When I was little my mom used to make roast chicken in a bag in the oven, I been thinking of trying to do this myself anyone have any recipes they want to share?


----------



## Moonglow (Mar 24, 2015)

What kind of bag did she use?


----------



## High_Gravity (Mar 24, 2015)

Moonglow said:


> What kind of bag did she use?


 
I'm not sure honestly, but I was thinking of using a turkey bag maybe?


----------



## Moonglow (Mar 24, 2015)

High_Gravity said:


> Moonglow said:
> 
> 
> > What kind of bag did she use?
> ...


Yes I can see using that kind, it does work nicely.....


----------



## High_Gravity (Mar 24, 2015)




----------



## Pogo (Mar 24, 2015)

I got these parchment bag things from a store -- looked like a good idea at the time.  Once I got 'em home and opened the box I saw these things are _enormous_.  Won't even fit in a big toaster oven.  You could fit a whole chicken in it easily.




But it seems like a good way to marinade for a while, like a curry.  Hmmm... might happen soon.

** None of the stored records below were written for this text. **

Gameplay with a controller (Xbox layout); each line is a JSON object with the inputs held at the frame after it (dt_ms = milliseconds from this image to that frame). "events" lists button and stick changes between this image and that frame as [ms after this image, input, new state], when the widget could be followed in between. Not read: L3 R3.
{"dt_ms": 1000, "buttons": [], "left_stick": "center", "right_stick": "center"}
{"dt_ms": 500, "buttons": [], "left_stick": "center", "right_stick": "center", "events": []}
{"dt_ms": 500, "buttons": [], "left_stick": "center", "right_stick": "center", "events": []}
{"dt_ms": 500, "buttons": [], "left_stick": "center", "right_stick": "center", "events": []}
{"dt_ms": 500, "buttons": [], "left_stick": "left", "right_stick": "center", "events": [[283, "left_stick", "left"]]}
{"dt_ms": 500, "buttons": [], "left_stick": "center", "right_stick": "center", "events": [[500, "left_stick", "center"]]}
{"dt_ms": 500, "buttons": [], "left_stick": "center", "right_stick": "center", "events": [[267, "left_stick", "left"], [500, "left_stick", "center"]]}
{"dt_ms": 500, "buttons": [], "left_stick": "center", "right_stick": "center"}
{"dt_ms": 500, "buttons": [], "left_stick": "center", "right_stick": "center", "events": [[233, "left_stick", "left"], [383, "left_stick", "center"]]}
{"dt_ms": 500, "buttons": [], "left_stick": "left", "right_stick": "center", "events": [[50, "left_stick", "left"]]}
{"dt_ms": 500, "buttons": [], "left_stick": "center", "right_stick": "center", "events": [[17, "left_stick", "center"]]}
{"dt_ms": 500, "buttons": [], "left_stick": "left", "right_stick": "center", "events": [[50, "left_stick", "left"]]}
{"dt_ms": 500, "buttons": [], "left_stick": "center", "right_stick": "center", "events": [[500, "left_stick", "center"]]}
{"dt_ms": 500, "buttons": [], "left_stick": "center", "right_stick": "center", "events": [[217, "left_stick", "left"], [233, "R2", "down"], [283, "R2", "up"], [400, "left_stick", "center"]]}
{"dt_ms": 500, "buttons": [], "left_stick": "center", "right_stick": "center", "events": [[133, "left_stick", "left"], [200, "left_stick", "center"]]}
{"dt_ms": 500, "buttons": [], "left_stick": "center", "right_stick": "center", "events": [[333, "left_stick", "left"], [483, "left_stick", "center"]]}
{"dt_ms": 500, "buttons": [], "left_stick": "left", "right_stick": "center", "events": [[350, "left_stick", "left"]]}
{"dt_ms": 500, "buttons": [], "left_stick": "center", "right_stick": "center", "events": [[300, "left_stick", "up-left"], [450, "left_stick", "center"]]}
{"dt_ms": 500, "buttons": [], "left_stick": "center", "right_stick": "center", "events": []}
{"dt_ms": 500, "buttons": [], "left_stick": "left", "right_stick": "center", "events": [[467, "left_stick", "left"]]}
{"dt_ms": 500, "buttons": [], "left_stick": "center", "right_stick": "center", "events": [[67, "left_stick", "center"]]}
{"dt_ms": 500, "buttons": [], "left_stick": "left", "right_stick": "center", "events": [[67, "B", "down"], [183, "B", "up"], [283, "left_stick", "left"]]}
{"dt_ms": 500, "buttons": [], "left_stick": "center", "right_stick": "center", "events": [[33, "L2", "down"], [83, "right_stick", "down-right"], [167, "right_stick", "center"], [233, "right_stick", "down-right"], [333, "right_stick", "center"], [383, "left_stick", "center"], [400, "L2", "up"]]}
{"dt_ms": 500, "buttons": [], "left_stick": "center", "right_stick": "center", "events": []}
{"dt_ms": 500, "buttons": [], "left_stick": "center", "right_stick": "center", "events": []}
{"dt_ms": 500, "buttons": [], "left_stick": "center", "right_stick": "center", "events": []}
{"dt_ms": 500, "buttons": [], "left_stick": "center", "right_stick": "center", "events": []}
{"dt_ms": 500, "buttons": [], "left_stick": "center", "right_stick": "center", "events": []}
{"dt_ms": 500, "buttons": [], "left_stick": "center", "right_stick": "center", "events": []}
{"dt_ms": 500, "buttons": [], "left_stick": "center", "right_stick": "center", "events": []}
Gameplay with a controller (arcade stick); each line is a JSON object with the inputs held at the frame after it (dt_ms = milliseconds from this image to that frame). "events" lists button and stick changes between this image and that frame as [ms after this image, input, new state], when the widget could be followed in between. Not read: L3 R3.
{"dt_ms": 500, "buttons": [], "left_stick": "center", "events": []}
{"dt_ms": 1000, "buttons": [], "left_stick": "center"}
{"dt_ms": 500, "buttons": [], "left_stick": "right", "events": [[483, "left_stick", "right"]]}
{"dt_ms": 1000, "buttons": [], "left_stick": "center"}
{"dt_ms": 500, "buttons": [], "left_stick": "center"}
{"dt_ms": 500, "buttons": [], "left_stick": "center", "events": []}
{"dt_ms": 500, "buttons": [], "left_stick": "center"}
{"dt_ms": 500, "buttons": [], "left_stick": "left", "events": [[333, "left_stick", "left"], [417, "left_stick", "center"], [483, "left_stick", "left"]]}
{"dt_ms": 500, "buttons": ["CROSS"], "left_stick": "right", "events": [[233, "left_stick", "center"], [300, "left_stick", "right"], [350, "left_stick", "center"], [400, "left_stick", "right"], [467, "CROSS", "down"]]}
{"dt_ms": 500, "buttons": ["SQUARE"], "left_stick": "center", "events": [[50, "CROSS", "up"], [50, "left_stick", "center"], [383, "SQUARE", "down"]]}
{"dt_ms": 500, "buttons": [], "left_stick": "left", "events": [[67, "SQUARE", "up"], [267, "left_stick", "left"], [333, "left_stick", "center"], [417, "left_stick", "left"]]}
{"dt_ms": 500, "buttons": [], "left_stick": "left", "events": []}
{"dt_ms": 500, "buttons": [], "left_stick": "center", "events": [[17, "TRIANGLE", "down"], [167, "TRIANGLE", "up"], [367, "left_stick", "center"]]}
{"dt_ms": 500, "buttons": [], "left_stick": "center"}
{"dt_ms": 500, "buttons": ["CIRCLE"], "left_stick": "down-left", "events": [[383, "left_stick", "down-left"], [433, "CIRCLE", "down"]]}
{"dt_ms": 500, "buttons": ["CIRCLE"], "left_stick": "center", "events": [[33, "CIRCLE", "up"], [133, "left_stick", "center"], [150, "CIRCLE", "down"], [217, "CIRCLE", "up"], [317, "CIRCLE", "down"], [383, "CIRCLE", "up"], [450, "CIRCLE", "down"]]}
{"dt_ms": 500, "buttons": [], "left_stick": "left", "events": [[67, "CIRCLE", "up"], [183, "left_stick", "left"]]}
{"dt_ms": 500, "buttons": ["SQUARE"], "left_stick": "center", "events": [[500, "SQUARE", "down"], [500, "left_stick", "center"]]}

Don't have recipes per se -- I've got some various marinade sauces and I'll generally start with their instructions and then just improvise ad hoc.


----------



## Hossfly (Mar 24, 2015)

High_Gravity said:


> When I was little my mom used to make roast chicken in a bag in the oven, I been thinking of trying to do this myself anyone have any recipes they want to share?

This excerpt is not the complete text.